By default, data is written to the OLDP REST API. Use `--sink json-file` to
write JSON files to disk instead:

```bash
# Export laws to local files
oldp-ingestor --sink json-file --output-dir /tmp/export \
    laws --provider ris --search-term BGB --limit 1

# Export cases to local files
oldp-ingestor --sink json-file --output-dir /tmp/export \
    cases --provider ris --court BGH --limit 5
```

See [docs/sinks.md](docs/sinks.md) for details on directory structure and
implementing custom sinks.

## Architecture

The ingestor uses a provider-based architecture. Each data source implements a
provider class (`LawProvider` or `CaseProvider`), and shared RIS HTTP logic
(retry, pacing, User-Agent) lives in `RISBaseClient`. Output is routed through
a **sink** (`ApiSink` or `JSONFileSink`).

```
Provider
├── LawProvider   →  DummyLawProvider, RISProvider
└── CaseProvider  →  DummyCaseProvider, RISCaseProvider,
                     RiiCaseProvider, ByCaseProvider,
                     NrwCaseProvider, NsCaseProvider,
                     EuCaseProvider, JurisCaseProvider (10 state variants)

Sink
├── ApiSink        →  OLDP REST API (default)
└── JSONFileSink   →  local JSON files
```

See [docs/architecture.md](docs/architecture.md) for the full design.
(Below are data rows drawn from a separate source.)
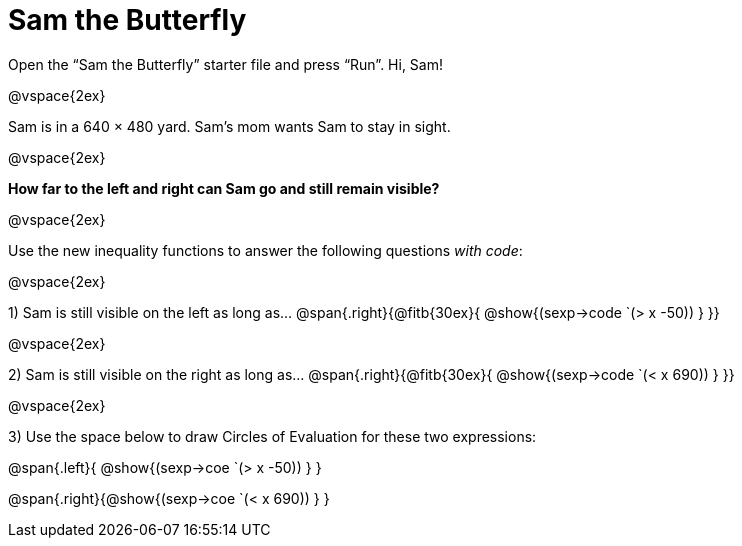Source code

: = Sam the Butterfly

++++
<style>
.right{margin-right: 20ex; }
</style>
++++

Open the “Sam the Butterfly” starter file and press “Run”. Hi, Sam!

@vspace{2ex}

Sam is in a 640 × 480 yard. Sam’s mom wants Sam to stay in sight.

@vspace{2ex}

*How far to the left and right can Sam go and still remain visible?* 

@vspace{2ex}

Use the new inequality functions to answer the following questions  _with code_:

@vspace{2ex}

1) Sam is still visible on the left as long as…
@span{.right}{@fitb{30ex}{ @show{(sexp->code `(> x -50)) } }}

@vspace{2ex}

2) Sam is still visible on the right as long as…
@span{.right}{@fitb{30ex}{ @show{(sexp->code `(< x 690)) } }}

@vspace{2ex}

3) Use the space below to draw Circles of Evaluation for these two expressions:

@span{.left}{ @show{(sexp->coe `(> x -50)) } }

@span{.right}{@show{(sexp->coe `(< x 690)) } }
## Politeness and rate limiting

The RIS API allows 600 req/min. The ingestor stays under this with:
- **Request pacing** — 0.2 s delay between requests (configurable)
- **Retry with backoff** — exponential backoff on 429/503, respects `Retry-After`
- **Descriptive User-Agent** — `oldp-ingestor/0.1.0`

See [docs/politeness.md](docs/politeness.md) for details.

## Further documentation

- [docs/architecture.md](docs/architecture.md) — class hierarchy, data flow, file layout
- [docs/sinks.md](docs/sinks.md) — sink concept, CLI examples, custom sinks
- [docs/politeness.md](docs/politeness.md) — rate limiting, retry logic, cron operation

### Provider docs

| Provider | Doc |
|----------|-----|
| RIS (laws + cases) | [docs/providers/de/ris.md](docs/providers/de/ris.md) |
| RII (federal courts) | [docs/providers/de/rii.md](docs/providers/de/rii.md) |
| Bayern | [docs/providers/de/by.md](docs/providers/de/by.md) |
| NRW | [docs/providers/de/nrw.md](docs/providers/de/nrw.md) |
| Niedersachsen | [docs/providers/de/ns.md](docs/providers/de/ns.md) |
| EUR-Lex (EU) | [docs/providers/de/eu.md](docs/providers/de/eu.md) |
| Bremen | [docs/providers/de/hb.md](docs/providers/de/hb.md) |
| Sachsen OVG | [docs/providers/de/sn_ovg.md](docs/providers/de/sn_ovg.md) |
| Sachsen ESAMOSplus | [docs/providers/de/sn.md](docs/providers/de/sn.md) |
| Sachsen VerfGH | [docs/providers/de/sn_verfgh.md](docs/providers/de/sn_verfgh.md) |
| Juris (10 states) | [docs/providers/de/juris.md](docs/providers/de/juris.md) |
| Dummy (test/dev) | [docs/providers/dummy/dummy.md](docs/providers/dummy/dummy.md) |

## Development

```bash
# Run tests
make test

# Run tests with coverage
make test-cov

# Lint
make lint

# Auto-format
make format
```

See [CONTRIBUTING.md](CONTRIBUTING.md) for the full development setup, how to
add new providers, and pull request guidelines.